## TASK OBJECTIVE
Apart from the images, the records below need to be copied exactly.

## DATA RECORDS
■ ■ ■ ■ ■ ■ ■

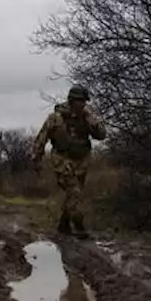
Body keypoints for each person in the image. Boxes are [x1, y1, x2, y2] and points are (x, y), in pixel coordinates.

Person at [32, 85, 107, 239]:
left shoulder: (86, 117)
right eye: (80, 101)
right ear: (72, 100)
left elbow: (101, 136)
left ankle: (63, 225)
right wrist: (37, 160)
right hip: (62, 159)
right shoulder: (56, 118)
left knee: (74, 195)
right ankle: (79, 226)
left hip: (81, 161)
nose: (83, 104)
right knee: (74, 192)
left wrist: (95, 125)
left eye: (84, 101)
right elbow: (41, 138)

■ ■ ■ ■ ■ ■ ■

## ANSWER BOX
Body keypoints for each person in the image. Boxes are [x1, y1, x2, y2] and points are (x, y), in pixel coordinates.

Person at [32, 85, 107, 239]:
left shoulder: (86, 117)
right eye: (80, 101)
right ear: (72, 100)
left elbow: (101, 136)
left ankle: (63, 225)
right wrist: (37, 160)
right hip: (62, 159)
right shoulder: (56, 118)
left knee: (74, 195)
right ankle: (79, 226)
left hip: (81, 161)
nose: (83, 104)
right knee: (74, 192)
left wrist: (95, 125)
left eye: (84, 101)
right elbow: (41, 138)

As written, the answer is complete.